Much like calculating child support, the standard visitation ‘schedule which is presumed to be in the best interest of the children is ‘universally accepted. Although parents are generally free to visit with their children at all times mutually agreed to by the parties, the Standard visitation schedule provides a ‘safety net’ for those times when parents cannot agree. With some minor differences, generally all states use what is considered to be the “standard” visitation schedule which is basically: Every other weekend; Summer visitation of approximately 4-6 weeks and Alternating Holidays.


Joint Custody

Many states are now ‘urging’ parents to work together for the benefit of the children and reach a ‘joint custody’ agreement. Joint custody is seldom a 50:50 time sharing of children. It is more accurately a 50:50 sharing of responsibility and participating in the decision making process in matters that affect the children.

Generally, one parent is named as the ‘primary’ joint custodian and the other parent is granted visitation “at all times mutually agreed” and failing agreement, under the terms of the state’s standard visitation policy. The primary joint custodian typically retains the decision making authority to determine the child’s primary residence and school; and to designate such things



Determining Custody

When the court sets out to determine custodial and visitation rights, the issue at hand is the “best interests” of the child.

Below is a partial list of factors taken into consideration. It is ultimately up to the court to decide what weight is to be given to each factor.

Emotional Ties

  • Who does the child speak to when they have a problem? When they have a success?
  • Who has the child bonded with to a greater degree? To whom does the child show open signs of affection?
  • Who spends more time with the child?

Capacity to Raise the Child

  • Who bathes and dresses the child?

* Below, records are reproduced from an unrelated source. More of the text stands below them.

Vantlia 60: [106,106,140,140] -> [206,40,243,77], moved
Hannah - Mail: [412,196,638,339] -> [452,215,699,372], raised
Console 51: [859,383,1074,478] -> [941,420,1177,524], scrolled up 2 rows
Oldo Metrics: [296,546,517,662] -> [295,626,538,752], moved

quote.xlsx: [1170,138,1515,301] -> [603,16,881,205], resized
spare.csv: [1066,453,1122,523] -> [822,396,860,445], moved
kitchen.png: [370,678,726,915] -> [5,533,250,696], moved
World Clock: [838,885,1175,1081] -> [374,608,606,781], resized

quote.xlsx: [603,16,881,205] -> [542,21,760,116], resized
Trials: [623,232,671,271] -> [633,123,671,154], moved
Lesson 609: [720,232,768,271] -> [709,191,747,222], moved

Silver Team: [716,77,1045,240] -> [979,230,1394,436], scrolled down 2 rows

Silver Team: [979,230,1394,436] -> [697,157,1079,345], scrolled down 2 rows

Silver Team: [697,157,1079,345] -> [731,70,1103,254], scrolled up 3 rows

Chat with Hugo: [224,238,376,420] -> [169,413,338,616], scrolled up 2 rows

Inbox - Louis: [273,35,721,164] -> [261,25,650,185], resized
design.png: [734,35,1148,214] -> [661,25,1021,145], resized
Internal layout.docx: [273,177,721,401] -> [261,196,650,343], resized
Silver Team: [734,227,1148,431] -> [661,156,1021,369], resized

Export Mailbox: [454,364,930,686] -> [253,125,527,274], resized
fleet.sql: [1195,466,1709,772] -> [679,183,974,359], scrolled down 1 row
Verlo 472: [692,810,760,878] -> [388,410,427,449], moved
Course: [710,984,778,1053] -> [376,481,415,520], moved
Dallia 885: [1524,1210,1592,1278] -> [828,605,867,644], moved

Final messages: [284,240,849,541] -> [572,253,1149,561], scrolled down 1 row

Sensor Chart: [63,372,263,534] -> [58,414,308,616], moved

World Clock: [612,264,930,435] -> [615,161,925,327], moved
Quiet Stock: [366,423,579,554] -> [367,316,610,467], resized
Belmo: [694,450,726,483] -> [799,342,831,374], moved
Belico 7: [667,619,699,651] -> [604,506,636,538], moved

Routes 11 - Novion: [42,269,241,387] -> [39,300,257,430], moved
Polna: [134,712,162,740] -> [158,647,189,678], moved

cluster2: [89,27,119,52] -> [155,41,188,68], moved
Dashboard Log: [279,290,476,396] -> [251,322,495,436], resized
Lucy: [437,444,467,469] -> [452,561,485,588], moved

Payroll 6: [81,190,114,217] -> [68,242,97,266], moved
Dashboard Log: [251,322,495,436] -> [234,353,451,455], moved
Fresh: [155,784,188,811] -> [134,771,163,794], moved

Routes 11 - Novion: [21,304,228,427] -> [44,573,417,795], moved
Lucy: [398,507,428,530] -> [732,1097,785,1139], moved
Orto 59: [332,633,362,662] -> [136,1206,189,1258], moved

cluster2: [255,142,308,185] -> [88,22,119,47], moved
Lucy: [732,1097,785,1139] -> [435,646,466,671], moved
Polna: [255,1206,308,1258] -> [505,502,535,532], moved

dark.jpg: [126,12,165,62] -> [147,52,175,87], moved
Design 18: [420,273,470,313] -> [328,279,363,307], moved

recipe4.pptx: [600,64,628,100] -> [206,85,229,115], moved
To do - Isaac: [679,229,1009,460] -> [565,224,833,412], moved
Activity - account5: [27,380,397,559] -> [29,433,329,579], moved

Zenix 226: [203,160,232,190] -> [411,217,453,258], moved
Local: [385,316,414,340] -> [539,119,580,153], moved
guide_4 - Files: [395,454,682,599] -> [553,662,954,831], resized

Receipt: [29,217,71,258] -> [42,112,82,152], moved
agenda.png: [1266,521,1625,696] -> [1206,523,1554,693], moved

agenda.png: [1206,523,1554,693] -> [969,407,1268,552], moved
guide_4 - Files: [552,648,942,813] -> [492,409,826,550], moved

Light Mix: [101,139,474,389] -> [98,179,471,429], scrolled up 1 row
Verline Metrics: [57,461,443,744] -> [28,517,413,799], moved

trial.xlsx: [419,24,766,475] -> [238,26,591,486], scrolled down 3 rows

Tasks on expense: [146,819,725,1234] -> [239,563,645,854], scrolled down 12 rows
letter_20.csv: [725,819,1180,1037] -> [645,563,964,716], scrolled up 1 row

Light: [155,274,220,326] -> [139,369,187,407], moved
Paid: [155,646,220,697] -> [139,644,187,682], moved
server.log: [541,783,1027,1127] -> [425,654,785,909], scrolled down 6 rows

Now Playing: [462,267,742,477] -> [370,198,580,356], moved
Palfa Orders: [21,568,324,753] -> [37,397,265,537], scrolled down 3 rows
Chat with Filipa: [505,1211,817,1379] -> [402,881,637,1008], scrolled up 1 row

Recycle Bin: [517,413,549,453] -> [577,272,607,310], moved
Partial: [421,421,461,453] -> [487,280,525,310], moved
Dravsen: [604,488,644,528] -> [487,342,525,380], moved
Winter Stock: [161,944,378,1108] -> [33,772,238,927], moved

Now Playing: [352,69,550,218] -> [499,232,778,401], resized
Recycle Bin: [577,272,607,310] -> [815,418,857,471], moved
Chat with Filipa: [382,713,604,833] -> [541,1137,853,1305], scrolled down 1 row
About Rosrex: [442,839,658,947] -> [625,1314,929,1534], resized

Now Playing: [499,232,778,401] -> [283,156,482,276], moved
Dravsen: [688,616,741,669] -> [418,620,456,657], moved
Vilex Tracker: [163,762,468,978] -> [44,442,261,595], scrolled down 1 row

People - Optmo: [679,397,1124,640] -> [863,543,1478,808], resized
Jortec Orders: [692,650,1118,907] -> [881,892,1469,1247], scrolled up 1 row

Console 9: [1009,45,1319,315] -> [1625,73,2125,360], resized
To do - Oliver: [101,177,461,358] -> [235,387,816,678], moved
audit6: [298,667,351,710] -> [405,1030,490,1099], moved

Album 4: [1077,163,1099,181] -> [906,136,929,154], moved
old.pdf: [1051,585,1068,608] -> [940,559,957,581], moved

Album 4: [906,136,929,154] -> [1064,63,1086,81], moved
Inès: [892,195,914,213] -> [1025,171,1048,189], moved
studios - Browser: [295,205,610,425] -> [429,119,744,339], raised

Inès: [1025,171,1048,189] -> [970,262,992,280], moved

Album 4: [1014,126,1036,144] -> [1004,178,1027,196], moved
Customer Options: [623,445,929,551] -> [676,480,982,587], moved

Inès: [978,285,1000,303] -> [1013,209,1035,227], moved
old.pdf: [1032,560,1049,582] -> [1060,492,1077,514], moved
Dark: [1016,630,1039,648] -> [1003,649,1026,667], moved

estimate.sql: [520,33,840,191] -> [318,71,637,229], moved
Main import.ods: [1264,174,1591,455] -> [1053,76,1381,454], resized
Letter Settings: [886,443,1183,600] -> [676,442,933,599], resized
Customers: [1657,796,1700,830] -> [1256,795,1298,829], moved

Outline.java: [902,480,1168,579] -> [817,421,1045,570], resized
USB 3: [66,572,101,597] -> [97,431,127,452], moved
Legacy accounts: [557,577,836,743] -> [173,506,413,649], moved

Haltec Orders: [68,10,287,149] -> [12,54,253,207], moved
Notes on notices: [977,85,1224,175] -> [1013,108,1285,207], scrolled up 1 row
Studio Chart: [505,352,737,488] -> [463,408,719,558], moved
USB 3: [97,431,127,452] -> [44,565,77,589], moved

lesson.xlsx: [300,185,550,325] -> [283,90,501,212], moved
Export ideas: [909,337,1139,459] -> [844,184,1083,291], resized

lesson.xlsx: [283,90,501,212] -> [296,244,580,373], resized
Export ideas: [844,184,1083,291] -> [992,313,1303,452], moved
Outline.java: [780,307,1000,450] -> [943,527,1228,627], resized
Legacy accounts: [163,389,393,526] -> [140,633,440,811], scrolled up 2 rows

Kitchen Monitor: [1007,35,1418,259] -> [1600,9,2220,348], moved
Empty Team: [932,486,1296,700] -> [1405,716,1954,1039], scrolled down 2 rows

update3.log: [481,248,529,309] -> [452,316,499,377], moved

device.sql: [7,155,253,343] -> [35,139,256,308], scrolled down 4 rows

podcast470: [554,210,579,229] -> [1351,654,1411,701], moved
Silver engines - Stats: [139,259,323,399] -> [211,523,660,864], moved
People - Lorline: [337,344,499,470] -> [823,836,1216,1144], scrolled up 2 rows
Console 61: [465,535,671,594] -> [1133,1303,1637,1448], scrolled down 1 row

Who stays at home when the child is sick?
  • Who takes responsibilty for the child’s academic and extracurricular activities?
  • Who disciplines the child in the most appropriate manner?

Capacity to Provide for the Child

  • Who makes more money? Has more job security?
  • Who makes purchases for the child? Who takes the child to medical and dental appointments?
  • Who can provide insurance for the child?

Moral Fitness

  • Has either parent had an extramarital affair known by the children?
  • Has either parent engaged in verbal abuse of the child? Physical or sexual abuse?
  • Does either parent have a drinking problem? Poor driving record? Other questionable behaviors?
Child’s School and Community Activity

  • Who can provide leadership to aid the child in academic and extracurricular pursuits?
  • Who is more actively involved in school conferences and the child’s extracurricular activities?
  • Who can assure that the child has friends and peers conducive to the child’s development?

Other Factors

  • Can either parent provide a safer environment? Greater continuity in the child’s life?
  • Does either parent have a physical or mental problem that would interfere with child-raising?
  • Does either parent have a record of domestic violence?
  • Whom does the child prefer? Is the child mature enough that his or her preference should be substantially weighted?